Le lieutenant Iger posa le poing sur la table et le dévisagea. « Il faut persuader les Syndics que la situation a changé, que nous ne sommes pas pour eux une menace plus grande que leurs dirigeants. Nous pouvons réussir si nous continuons d’en administrer la preuve. N’est-ce pas, capitaine ?
— Exact, admit Geary.
— Et si leur moral se mettait à flancher et qu’ils décidaient qu’ils ont davantage à craindre d’eux que de nous, les Mondes syndiqués finiraient peut-être par s’effondrer.
— Dénouement que nous ne pouvons que souhaiter. » Pensif, Geary retournait le lecteur entre ses mains. « Tâchons de surveiller de près ces symptômes et, si jamais vos systèmes experts peuvent nous conseiller sur la manière dont nous pourrions tirer parti des défaillances du moral des Syndics que nous révèle ce lecteur, je veux en être informé. »

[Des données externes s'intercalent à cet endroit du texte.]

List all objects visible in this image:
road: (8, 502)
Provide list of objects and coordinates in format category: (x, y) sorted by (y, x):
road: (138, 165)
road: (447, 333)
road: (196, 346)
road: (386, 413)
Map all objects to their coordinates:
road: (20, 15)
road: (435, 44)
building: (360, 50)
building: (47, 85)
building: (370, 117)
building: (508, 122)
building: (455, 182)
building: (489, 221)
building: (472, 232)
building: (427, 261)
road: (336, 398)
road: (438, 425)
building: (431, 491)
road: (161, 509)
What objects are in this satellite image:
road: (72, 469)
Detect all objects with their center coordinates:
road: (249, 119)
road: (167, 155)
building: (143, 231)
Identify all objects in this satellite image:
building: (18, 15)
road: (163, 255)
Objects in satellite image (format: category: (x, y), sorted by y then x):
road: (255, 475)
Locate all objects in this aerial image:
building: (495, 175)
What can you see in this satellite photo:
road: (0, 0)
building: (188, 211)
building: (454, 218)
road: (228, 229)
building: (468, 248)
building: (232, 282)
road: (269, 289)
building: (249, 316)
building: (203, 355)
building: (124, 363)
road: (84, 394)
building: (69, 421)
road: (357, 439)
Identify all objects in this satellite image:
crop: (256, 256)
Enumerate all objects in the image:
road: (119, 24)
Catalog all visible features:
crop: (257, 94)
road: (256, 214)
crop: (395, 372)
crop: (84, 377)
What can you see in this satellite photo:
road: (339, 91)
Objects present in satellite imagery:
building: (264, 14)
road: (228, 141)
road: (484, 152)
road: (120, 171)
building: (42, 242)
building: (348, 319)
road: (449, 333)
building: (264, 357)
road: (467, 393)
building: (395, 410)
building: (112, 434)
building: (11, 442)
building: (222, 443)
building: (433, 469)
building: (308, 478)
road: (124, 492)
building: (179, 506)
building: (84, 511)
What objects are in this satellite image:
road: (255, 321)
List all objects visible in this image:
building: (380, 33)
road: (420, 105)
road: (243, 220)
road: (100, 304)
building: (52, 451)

Peut-être, et peut-être seulement, voyait-on effectivement une lueur au bout du tunnel. Tant que les dirigeants des Mondes syndiqués seraient à même d’exploiter les ressources de toutes les planètes sous leur influence, l’Alliance n’aurait aucune chance de les vaincre. Cela dit, si un pourcentage assez conséquent de ces mondes se rebellaient et refusaient d’apporter plus longtemps leurs moyens et leur population à l’effort de guerre, l’Alliance bénéficierait enfin de l’embellie dont elle avait besoin et qu’elle avait été incapable de susciter en un siècle.
Victoria Rione réussit à éviter Geary durant les six jours de trajet jusqu’à Sendaï. Lui-même consacra son temps à réviser d’autres scénarios de bataille, en cherchant le moyen de préserver ses croiseurs de combat et leurs commandants, mais il n’aboutit à rien. Aucune excuse ne permettait de justifier leur désengagement.
Il alla se rasseoir sur la passerelle de l’Indomptable dès que la flotte émergea de l’espace du saut. Les chances pour que les Syndics aient eu le loisir de semer des champs de mines au point de saut étaient très réduites ; sans doute n’avaient-ils même pas envisagé que la flotte de l’Alliance pût gagner Sendaï, mais Geary voulait être prêt à réagir si leurs dirigeants avaient miraculeusement deviné juste.
Ses tripes se nouèrent lors du passage dans l’espace conventionnel, et la morne grisaille de l’espace du saut disparut, cédant de nouveau la place à l’infinité du ciel étoilé.